Sous-section I – Les images non constitutives de signatures électroniques
1239 Les procédés techniques de signature dématérialisée aujourd’hui utilisés ne sont pas nécessairement des signatures électroniques au sens du règlement eIDAS et du Code civil produisant les effets juridiques qui y sont attachés. Pour être jugé fiable, le procédé en question doit assurer l’identité du signataire et garantir l’intégrité de l’acte signé.
1240 – La signature scannée. – La jurisprudence a ainsi eu l’occasion de préciser qu’une signature simplement scannée et apposée sur un document ne pouvait pas être assimilée à une signature électronique car ne présentait pas des garanties suffisantes de fiabilité464. La signature scannée ne permet pas en effet de vérifier l’identité du signataire, de sorte que l’engagement juridique du signataire ne peut pas être garanti. Il suffit effectivement de scanner le graphisme d’une signature pour obtenir une signature scannée sans qu’un lien d’identité soit établi entre le document et le scan de la signature. Il est par ailleurs tout à fait possible que la signature scannée soit utilisée à l’insu de son titulaire. On comprend donc aisément que la jurisprudence n’ait pas souhaité faire produire des effets juridiques à ce type de procédé pour des raisons évidentes de sécurité. Il convient toutefois d’observer que certaines décisions ont reconnu l’efficacité des signatures scannées comme simples signatures sous réserve que la signature, « qui identifie celui qui l’appose, manifeste, conformément aux dispositions de l’article 1316-4 du Code civil (…) son consentement aux obligations découlant de l’acte (…) »465.

=====

EXERCICES À RÉALISER:
**1.** Reproduisez à l'identique le passage de l'extrait sur la signature électronique qui s'ouvre sur les mots contenant « Sous-section I – » et se termine par « de l’acte signé. ».
**2.** Rédigez la suite de l'extrait sur la signature électronique, en reprenant après sa dernière phrase.

DONNÉES SOURCES:

=====

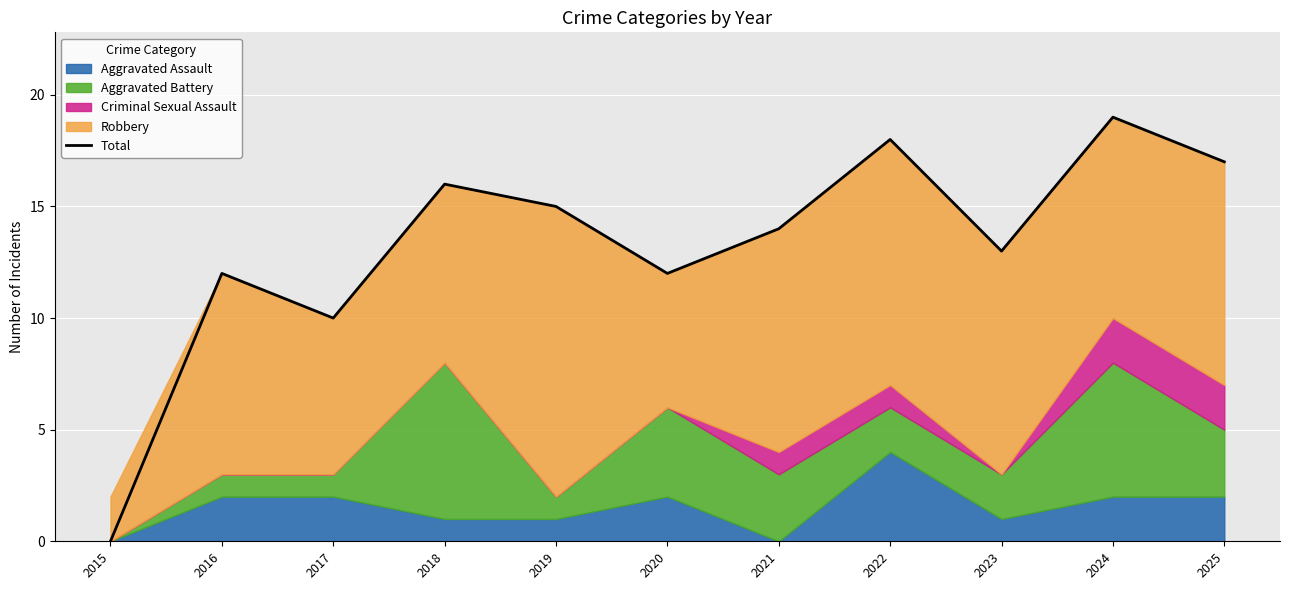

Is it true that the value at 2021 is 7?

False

=====

EXERCICES CORRIGÉS:
**1.**
Sous-section I – Les images non constitutives de signatures électroniques
1239 Les procédés techniques de signature dématérialisée aujourd’hui utilisés ne sont pas nécessairement des signatures électroniques au sens du règlement eIDAS et du Code civil produisant les effets juridiques qui y sont attachés. Pour être jugé fiable, le procédé en question doit assurer l’identité du signataire et garantir l’intégrité de l’acte signé.

**2.**
1241 – La signature « préimprimée ». – D’une manière générale, les procédés techniques conduisant à simplement reproduire ou établir une signature sans que l’identité de son auteur soit vérifiée ne peuvent pas par principe être considérés juridiquement comme des signatures électroniques. Ce sera par exemple le cas de la signature « préimprimée » qui, comme la signature scannée, ne constitue pas une signature électronique dans la seule mesure où ce type de signature ne permet pas de déterminer avec certitude l’identité de la personne qui l’a apposée466.
1242 – La signature sur tablette. – La signature sur tablette numérique avec l’usage d’un stylet est sans doute le procédé de signature le plus connu en pratique et pourtant, il n’existe pas formellement de critères techniques permettant de la définir. Il s’agit d’un procédé aisément utilisable, non encadré, permettant à une personne de tracer sa signature sur une tablette qui n’est ni plus ni moins qu’une image techniquement non sécurisée. Contrairement aux signatures effectuées à l’aide d’un certificat467, le document signé sur tablette ne fera l’objet d’aucun contrôle d’intégrité, laissant la porte ouverte à des facilités de falsifications ultérieures. Dès lors, dans la seconde qui suit une signature sur tablette, le destinataire pourra, à l’aide d’un logiciel très simple à trouver sur le marché, falsifier la signature de l’émetteur. Aucun contrôle n’est par ailleurs effectué sur l’identité du signataire au moment de l’apposition de la signature. Si cette solution a l’avantage de la facilité, elle a donc l’inconvénient de l’absence de sécurité.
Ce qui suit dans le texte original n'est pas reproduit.